DPA is excited to announce that disability rights advocate Mojo Mathers MNZM, has been appointed as Chief Executive of DPA.
We look forward to her leadership of DPA during such an important time for our community. Mojo brings a strong commitment to justice, disability rights, and Te Tiriti o Waitangi to the role, which is essential for DPA's mission to drive systemic change for the equity of disabled people.
Mojo's proven and long-standing commitment to upholding the rights of disabled people, and valuable understanding of the machinery of government, will be great assets to DPA.
– Joanne Dacombe, DPA National President
Kia ora koutou,
I am honoured to be appointed as your CE for DPA. I have been asked to share a bit about myself by way of an introduction.
I was born in the UK where I spent my early childhood and attended Mary Hare School, a boarding school for profoundly deaf children which had a strong focus on oralism. My mother’s family are from the County Durham region in the Northeast of England. My paternal grandfather's family were originally Ashkenazi Jews from Poland.

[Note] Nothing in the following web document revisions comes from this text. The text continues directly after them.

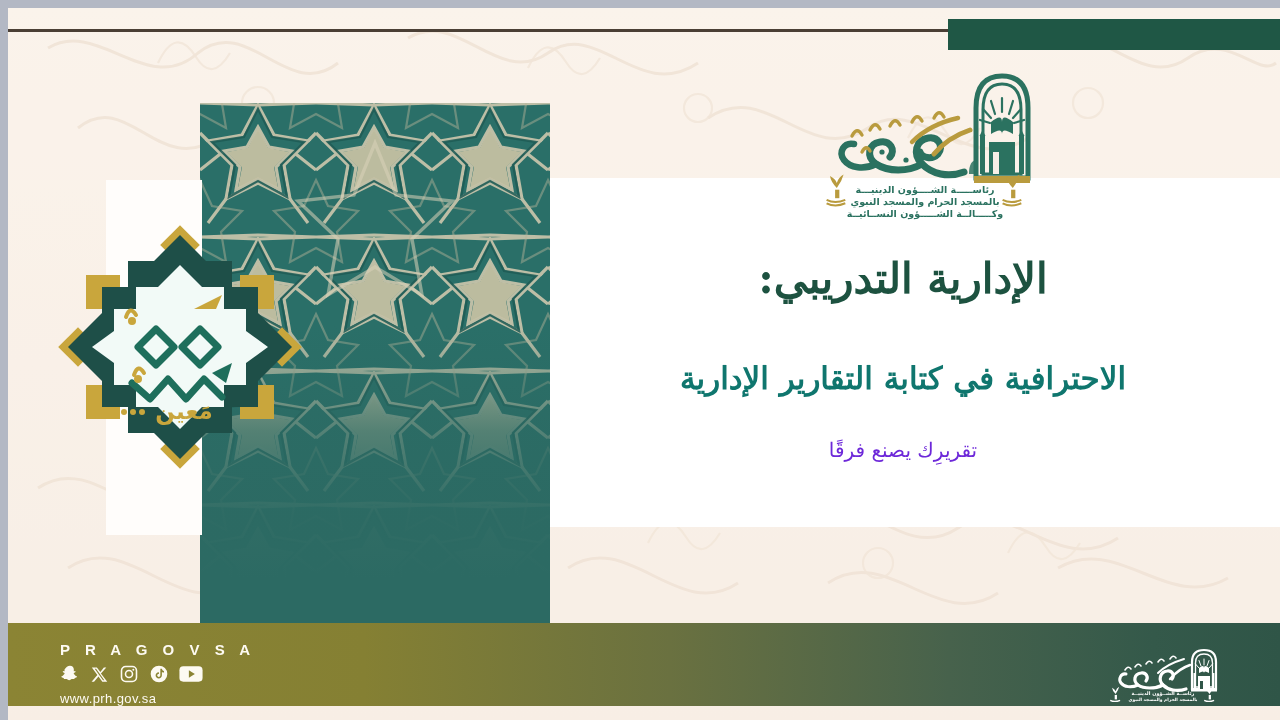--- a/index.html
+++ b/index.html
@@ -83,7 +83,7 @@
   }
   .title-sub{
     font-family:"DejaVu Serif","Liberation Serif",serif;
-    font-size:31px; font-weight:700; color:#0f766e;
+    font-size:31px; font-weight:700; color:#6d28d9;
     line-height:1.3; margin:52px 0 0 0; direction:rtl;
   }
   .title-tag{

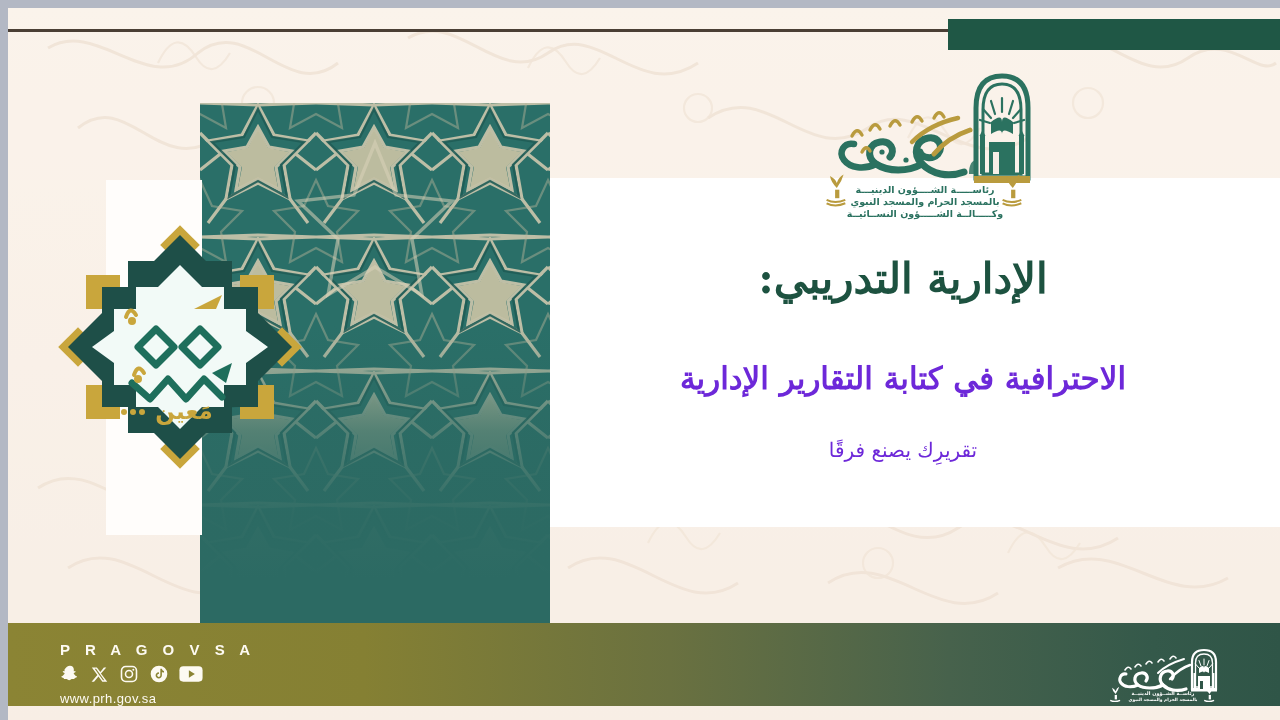--- a/index.html
+++ b/index.html
@@ -88,7 +88,7 @@
   }
   .title-tag{
     font-family:"DejaVu Serif","Liberation Serif",serif;
-    font-size:20px; font-weight:400; color:#6d28d9;
+    font-size:20px; font-weight:400; color:#0f766e;
     margin:40px 0 0 0; direction:rtl;
   }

My family emigrated to Heretaunga/Hastings in 1981 where my sister and I attended Karamu High School. In 1985 I moved to Ōtautahi/Christchurch where I completed two degrees and had three children. My previous roles have included being Strategic Policy Advisor between 2006 - 2011, NZ’s first deaf Member of Parliament between 2011-2017 and Policy Coordinator for DPA since 2019. In 2019 I was awarded a MNZM for services to disabled people. I also hold the disability portfolio on the tauiwi caucus of TOAH-NNEST .
I currently live with my partner Don, dog Kea and around 15 goats in Peel Forest – a tiny rural settlement in South Canterbury near the forested slopes of Huatakerekere (Little Mount Peel). I am passionate about upholding the rights of tāngata whaikaha Māori and disabled people and interested in how best DPA can honor both Te Tiriti and the UNCRPD in our work.
I look forwards to settling into my new role in DPA over the next few weeks and then reaching out to members to explore opportunities to grow our collective voice so that we can ensure that we are heard by decision makers across both central and local government and wider.